My girlfriend, Kristen, came to visit, that was a lot of fun, although it wreaked havoc on my grades. I should be able to still do well, it just was a strenuous week is all. I tried to do extra work before she got here, in the hope that I could get ahead. That was a pipe dream. With everything I have to do just to get by, there really is not too much getting ahead unless I squeeze time away from the less important things like sleeping and eating. Really, maybe I can try to combine the two. Some sort of device that can inject the food into me while I sleep. I know it will be all the rage with the med students if I could bring it back to UCSD. But now, after that week, it's easier to catch up than it was to get ahead. Maybe because when I was trying to get ahead I didn't really have to do it, but now that I have to catch up, I really have to do it!
Having a guest is fun though. I get to show someone around and experience all the wonder of the city like when I first got here. It's also nice to be running around with someone that is not broke. My last friend here was hoping to get by on some ridiculously small amount of money everyday. Cairo is cheap, but the tourist events add up! We did all the fun stuff like ride camels around the pyramids, hold baby lions at the zoo, and see the awesome view of Cairo from the Citadel. She also mercilessly made fun of me for my videos I had been doing for ERC-tv. She loves them more then life itself, and she watches then every night before she goes to bed. But when she recites to me some of the things I say, I don't know what I was thinking. It's so corny, but that's just what comes to me at the time. I do love making those videos though, and I have a ton of footage. I just need to edit it all together when I get back to the states.

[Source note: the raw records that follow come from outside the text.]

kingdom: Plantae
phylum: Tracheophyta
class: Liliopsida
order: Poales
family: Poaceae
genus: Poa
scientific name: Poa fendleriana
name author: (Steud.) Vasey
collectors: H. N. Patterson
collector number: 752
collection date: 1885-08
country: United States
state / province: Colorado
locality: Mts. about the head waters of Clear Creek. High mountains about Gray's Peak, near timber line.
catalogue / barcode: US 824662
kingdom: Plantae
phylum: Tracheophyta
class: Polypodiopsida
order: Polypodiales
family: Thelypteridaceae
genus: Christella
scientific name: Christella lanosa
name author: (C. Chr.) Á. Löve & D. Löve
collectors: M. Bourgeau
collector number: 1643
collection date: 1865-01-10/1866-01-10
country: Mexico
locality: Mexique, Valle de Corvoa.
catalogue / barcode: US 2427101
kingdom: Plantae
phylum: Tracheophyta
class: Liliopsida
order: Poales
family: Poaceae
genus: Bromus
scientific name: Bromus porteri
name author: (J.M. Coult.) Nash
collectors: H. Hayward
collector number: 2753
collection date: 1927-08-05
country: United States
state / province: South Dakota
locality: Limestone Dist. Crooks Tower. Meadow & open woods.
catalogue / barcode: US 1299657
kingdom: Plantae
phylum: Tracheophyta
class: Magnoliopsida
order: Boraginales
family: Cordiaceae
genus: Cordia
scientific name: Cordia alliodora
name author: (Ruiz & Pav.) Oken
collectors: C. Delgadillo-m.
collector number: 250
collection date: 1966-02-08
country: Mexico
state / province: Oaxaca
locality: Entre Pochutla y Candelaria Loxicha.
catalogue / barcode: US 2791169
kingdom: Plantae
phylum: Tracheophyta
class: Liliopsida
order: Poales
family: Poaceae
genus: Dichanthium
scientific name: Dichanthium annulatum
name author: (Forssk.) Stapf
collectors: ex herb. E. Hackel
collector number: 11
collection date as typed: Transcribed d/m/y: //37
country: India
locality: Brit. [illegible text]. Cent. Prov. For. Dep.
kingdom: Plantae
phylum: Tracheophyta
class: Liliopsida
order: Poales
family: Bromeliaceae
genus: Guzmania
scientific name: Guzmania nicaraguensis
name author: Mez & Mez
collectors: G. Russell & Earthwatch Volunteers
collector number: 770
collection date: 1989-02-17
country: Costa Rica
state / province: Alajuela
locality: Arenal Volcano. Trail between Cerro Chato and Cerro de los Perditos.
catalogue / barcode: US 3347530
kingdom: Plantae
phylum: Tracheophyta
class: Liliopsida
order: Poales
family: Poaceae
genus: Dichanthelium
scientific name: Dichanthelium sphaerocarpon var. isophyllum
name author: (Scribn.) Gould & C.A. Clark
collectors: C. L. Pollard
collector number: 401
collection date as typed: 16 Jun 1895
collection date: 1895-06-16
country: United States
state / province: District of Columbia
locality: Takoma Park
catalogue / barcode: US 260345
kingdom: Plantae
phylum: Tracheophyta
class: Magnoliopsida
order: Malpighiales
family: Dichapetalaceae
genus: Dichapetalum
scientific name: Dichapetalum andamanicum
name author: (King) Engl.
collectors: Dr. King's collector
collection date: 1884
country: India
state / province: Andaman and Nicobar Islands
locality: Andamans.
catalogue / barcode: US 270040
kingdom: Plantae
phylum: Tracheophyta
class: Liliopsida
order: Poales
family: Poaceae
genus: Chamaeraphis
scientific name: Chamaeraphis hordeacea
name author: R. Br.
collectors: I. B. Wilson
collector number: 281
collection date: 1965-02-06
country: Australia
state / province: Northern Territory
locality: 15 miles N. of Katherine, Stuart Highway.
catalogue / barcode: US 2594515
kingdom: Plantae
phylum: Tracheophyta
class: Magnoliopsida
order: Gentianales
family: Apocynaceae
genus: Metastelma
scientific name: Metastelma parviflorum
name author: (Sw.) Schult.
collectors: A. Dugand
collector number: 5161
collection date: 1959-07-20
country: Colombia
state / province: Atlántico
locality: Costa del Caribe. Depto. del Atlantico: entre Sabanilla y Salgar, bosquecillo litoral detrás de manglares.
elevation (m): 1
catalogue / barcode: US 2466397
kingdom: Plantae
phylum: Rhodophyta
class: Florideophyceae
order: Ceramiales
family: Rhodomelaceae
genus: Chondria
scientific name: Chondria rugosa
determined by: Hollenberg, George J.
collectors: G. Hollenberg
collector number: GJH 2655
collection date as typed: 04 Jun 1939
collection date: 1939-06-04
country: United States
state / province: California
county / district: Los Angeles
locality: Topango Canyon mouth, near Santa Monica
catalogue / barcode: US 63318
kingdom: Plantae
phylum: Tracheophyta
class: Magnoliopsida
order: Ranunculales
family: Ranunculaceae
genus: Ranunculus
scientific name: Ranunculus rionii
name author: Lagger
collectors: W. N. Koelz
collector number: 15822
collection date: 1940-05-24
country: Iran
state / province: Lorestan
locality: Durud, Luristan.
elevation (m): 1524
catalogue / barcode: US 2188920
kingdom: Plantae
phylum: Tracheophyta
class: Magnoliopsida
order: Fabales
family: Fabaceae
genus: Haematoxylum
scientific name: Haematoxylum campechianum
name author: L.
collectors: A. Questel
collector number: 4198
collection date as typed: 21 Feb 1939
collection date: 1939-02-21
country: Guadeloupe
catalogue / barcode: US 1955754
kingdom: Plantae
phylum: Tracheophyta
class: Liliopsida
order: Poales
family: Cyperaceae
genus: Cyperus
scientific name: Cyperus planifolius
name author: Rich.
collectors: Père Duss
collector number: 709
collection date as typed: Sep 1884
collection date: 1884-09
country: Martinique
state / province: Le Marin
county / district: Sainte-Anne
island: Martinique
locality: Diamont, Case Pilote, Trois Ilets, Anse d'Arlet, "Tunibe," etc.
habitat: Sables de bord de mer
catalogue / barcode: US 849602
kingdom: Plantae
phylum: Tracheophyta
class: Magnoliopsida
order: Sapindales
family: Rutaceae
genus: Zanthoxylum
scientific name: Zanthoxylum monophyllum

And I didn't even get hassled for having a girl in my apartment from the locals.
The last time I had a girl there, it was my tutor and I was studying Arabic. The apartment across from me is a lawyer's office, and the waiting room is directly facing my door. When I entered my apartment with an Egyptian girl, it really got people's blood pumping! And then I closed the door, which if you have a woman in the apartment, you're supposed to keep the door open, lest everyone thinks you are tainting this woman's honor. Within two minutes, there was a knock on my door and the whole waiting room is outside yelling at me, with the lawyer himself trying to rationally persuade me that what I was doing was wrong, and some old man in the back chanting slurs, and claiming that he's seen me with a different girl every night! We yelled back, showed the Arabic homework and slammed the door. The issue was never really settled, but I'm just not used to this whole idea of society trying to uphold the morals of everyone else. I like good old America, where if I want to slide down the slippery slope of sin and vice, well, Thomas Jefferson tells me that's my right! Of course the real issue wasn't that she was a woman, it's that she was an Egyptian woman. It's been several months since then, and now when I had my American girlfriend stay with me the whole week, there was not a peep of dissent. She's a foreigner anyway, and everyone knows their morals are beyond help.
In other news, the more Arabic I study, the more I realize what a hard language this is. It's not something you can study for a year or even two and then have it. You really need three years or more of intensive study to be able to speak this language. And I have some friends here who have studied it for seven or even ten years, and they still can't read a book, or have a full conversation. Not that I'm discouraged, it's just there are a lot of words out there. I can't quite put my finger on why exactly Arabic is so difficult for English speakers. Maybe it's the totally different vocabulary, or the sounds, or the grammar, but I miss those sweet and simple Romance languages! I never really applied myself to learn one before, but after Arabic, I feel like I could learn Italian in about a week! The point, anyway, is I need more Arabic before I go back to UCSD and this summer is a perfect opportunity. The program I really want is in Beirut, Lebanon. It was a toss up between Beirut, Lebanon and Damascus, Syria. Beirut is having a political crisis, for those who don't know, and is having trouble getting their elections going for a new president. I really think the country is going to be fine, so long as there are no more major political assassinations. Of course the kicker is the last major assassination of a top Lebanese official was actually in Damascus, so I'm kind of screwed either place I go. On the upside, the situation may have scared away all the other Americans, so I will really get a chance to speak only Arabic, and if civil war does break out maybe I'll get to ride in a helicopter as they're evacuating the American students. I have my fingers crossed!